Adapted from Paolo Cognetti’s novel “Le Otto Montagne” The 147-minute meditation on friendship begins with some verve: Pietro (Lupo Barbiero), a lonely boy from Milan, arrives with his family to Italy’s mountainous Aosta Valley for the summer. There he meets local boy, Bruno (Cristiano Sassella), who unlike the middle-class Pietro, hails from a farming family. The two boys quickly bond: They run through the lush verdant fields and the thrumming streams while the songs of Swedish singer-songwriter Daniel Norgren (who features heavily, oftentimes too heavily on this soundtrack) accompanies their frollicking.

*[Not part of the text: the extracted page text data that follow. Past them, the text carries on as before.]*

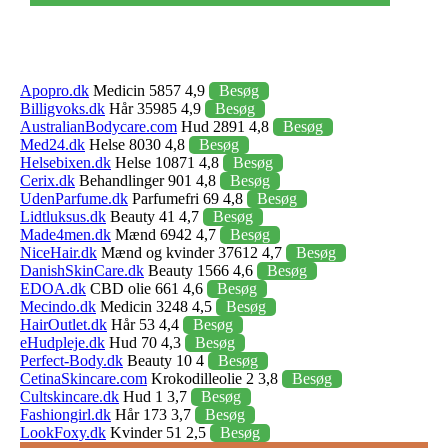
Apopro.dk
Medicin 5857 4,9
Besøg
Billigvoks.dk
Hår 35985 4,9
Besøg
AustralianBodycare.com
Hud 2891 4,8
Besøg
Med24.dk
Helse 8030 4,8
Besøg
Helsebixen.dk
Helse 10871 4,8
Besøg
Cerix.dk
Behandlinger 901 4,8
Besøg
UdenParfume.dk
Parfumefri 69 4,8
Besøg
Lidtluksus.dk
Beauty 41 4,7
Besøg
Made4men.dk
Mænd 6942 4,7
Besøg
NiceHair.dk
Mænd og kvinder 37612 4,7
Besøg
DanishSkinCare.dk
Beauty 1566 4,6
Besøg
EDOA.dk
CBD olie 661 4,6
Besøg
Mecindo.dk
Medicin 3248 4,5
Besøg
HairOutlet.dk
Hår 53 4,4
Besøg
eHudpleje.dk
Hud 70 4,3
Besøg
Perfect-Body.dk
Beauty 10 4
Besøg
CetinaSkincare.com
Krokodilleolie 2 3,8
Besøg
Cultskincare.dk
Hud 1 3,7
Besøg
Fashiongirl.dk
Hår 173 3,7
Besøg
LookFoxy.dk
Kvinder 51 2,5
Besøg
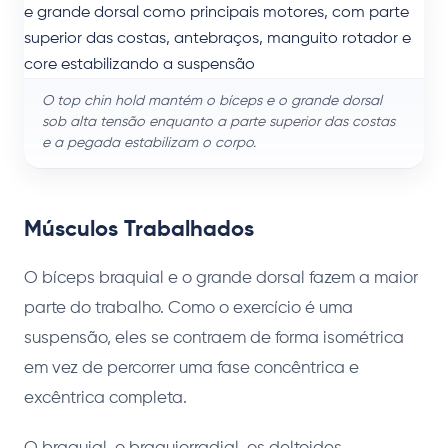
O top chin hold mantém o bíceps e o grande dorsal
sob alta tensão enquanto a parte superior das costas
e a pegada estabilizam o corpo.
Músculos Trabalhados
O bíceps braquial e o grande dorsal fazem a maior
parte do trabalho. Como o exercício é uma
suspensão, eles se contraem de forma isométrica
em vez de percorrer uma fase concêntrica e
excêntrica completa.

While the first half “The Eight Mountains” features the visual acumen of Terrence Malick mixed with whimsy of Wes Anderson, the second half, which jumps into the future, first capturing the boys’ teenage years, then their wandering adult years, lags in pacing and interest. A slacker, Pietro allowed his father to die while the two were estranged. Now he’s returned to the mountain, meeting up with Bruno again to complete a house his mountain climbing father always wanted as his summer home.
Luca Marinelli and Alessandro Borghi portray the adult Pietro and Bruno, respectively, and the two great actors move heaven and earth to give this film some kind of meaning. But Groeningen and Vandermeersch have crafted a banal picture too afraid to act on its queer subtext, too vast to give any of the women rich inner lives, and too congenial to imbue any drama between Pietro and Bruno. Instead, it’s a really nice friendship between two men on display who feel as though they’re caught in liminal spaces, between being mountain men and cityfolks, but never elevating that theme to a deep emotional space.

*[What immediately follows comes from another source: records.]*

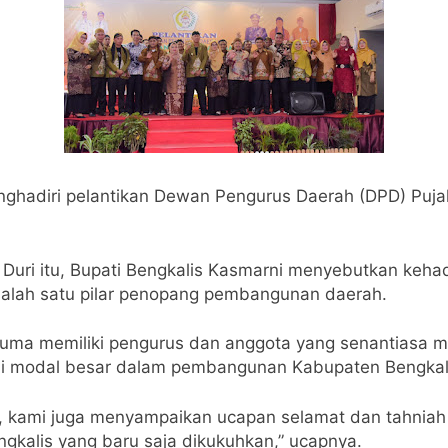
nghadiri pelantikan Dewan Pengurus Daerah (DPD) Puj
ya Duri itu, Bupati Bengkalis Kasmarni menyebutkan ke
 salah satu pilar penopang pembangunan daerah.
esuma memiliki pengurus dan anggota yang senantiasa 
di modal besar dalam pembangunan Kabupaten Bengkali
, kami juga menyampaikan ucapan selamat dan tahniah
kalis yang baru saja dikukuhkan,” ucapnya.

Sometimes a movie can be uncomplicated, but it at least needs to be interesting. “The Eight Mountains,” especially in its hackneyed conclusion, is an epic, long, slow bore without any desire to explore the human soul lurking beneath the words left unsaid.
Rwandan director Kivu Ruhorahoza fourth feature film, “Father’s Day,” patiently and artfully wades through the waters of patriarchal power and generational trauma to offer a sprawling narrative that somehow never loses its deft sense of intimacy.